[Opening Excerpt section]
This cornucopia has history, geography, geology, spirituality, sociology, literary and cultural referencing, psychology, life cycles, transport, trade, ecology, hedonism, commercialism. It's a staggeringly accomplished chronicle and a worthy tribute to the liquid heart of London.
Ackroyd ranges masterfully from facts and statistics - some of them fascinating - through to dreams and legends. Although London dominates, this deals with the villages and towns along the Thames - e.g., Windsor as represented by the poet Alexander Pope. The historical thread moves from the prehistoric river, and the Thames Caesar conquered, through to the modern flood protection afforded by the Thames Barrier. Notwithstanding its erudition, the flow is ceaseless and the touch light, so that it's an easy, satisfying read.
Thankfully, Ackroyd controls his trademark fascination in filth and murk aspects, balancing them judiciously with the elevated, refined and spiritual. He delightedly describes the Fleet as "merd-urinous", "wholly rank" and "the excremental centre of London's polluted life". This is tempered by the view "at twilight, a soft grey, a lacustrine light."
With its buried coins and weapons, syringes, severed heads, the river is a "depository of past lives" but Ackroyd gives us a final vision of "estuarial river" rushing to the "sea's embrace."
[Closing Excerpt section]
[Opening Record extracts section]
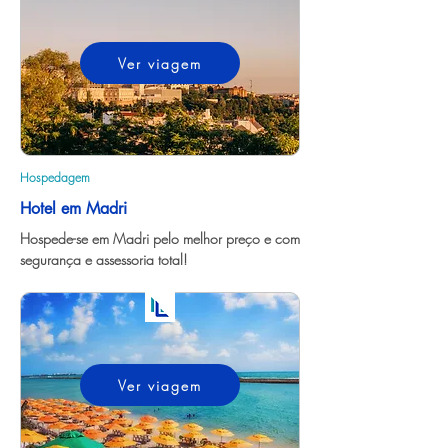
Ver viagem
Hospedagem
Hotel em Madri
Hospede-se em Madri pelo melhor preço e com 
segurança e assessoria total!
Ver viagem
[Closing Record extracts section]
**Written task 1:**
Can you write out the review of Ackroyd's Thames book from "This cornucopia has" up to and including "heart of London.", swapping "chronicle" for "account"?
**Written task 2:**
Could you continue the review of Ackroyd's book on the Thames past its final sentence?

**Task result 1:**
This cornucopia has history, geography, geology, spirituality, sociology, literary and cultural referencing, psychology, life cycles, transport, trade, ecology, hedonism, commercialism. It's a staggeringly accomplished account and a worthy tribute to the liquid heart of London.

**Task result 2:**
I can do no better than let the chapters speak for themselves:
1. "The Mirror of history": river as fact (statistics) and metaphor - the "museum of Englishness", symbolizing the national character. Time of the river: Hydrologic and geologic.
2. Father Thames - river deities, Thames Basin, birth/source aspects
3. Issuing Forth: tributaries, especially the Fleet.
4. Beginnings: Ice Ages, barrows, and henges; Caesar and Vikings.
5. The sacred river - saints and ruins: includes Norman palaces, Westminster Abbey, monasteries(work and education), plague and fire.
6.Elemental and Equal: riverine cycle/essence and social upheavals/revolutions.
7. The working river -: River boats, London Bridge and subways, river law and conservation; the criminal element (theft, witches); watermen, porters, weir keepers.
8. River of trade - wharves, mills, breweries, docks, modern decline - new financial districts e.g. Canary Wharf and Docklands.
9. The Natural River: fog, wind, rain, the Thames Barrier (flood protection). Sacred woods and trees, villages, swans and whales (!)
10. A stream of pleasure - pubs, sports, carnivals, Lord Mayor's pageant, physic gardens Contrasts with mortality, sewers, and typhus in the 18th-19th centuries.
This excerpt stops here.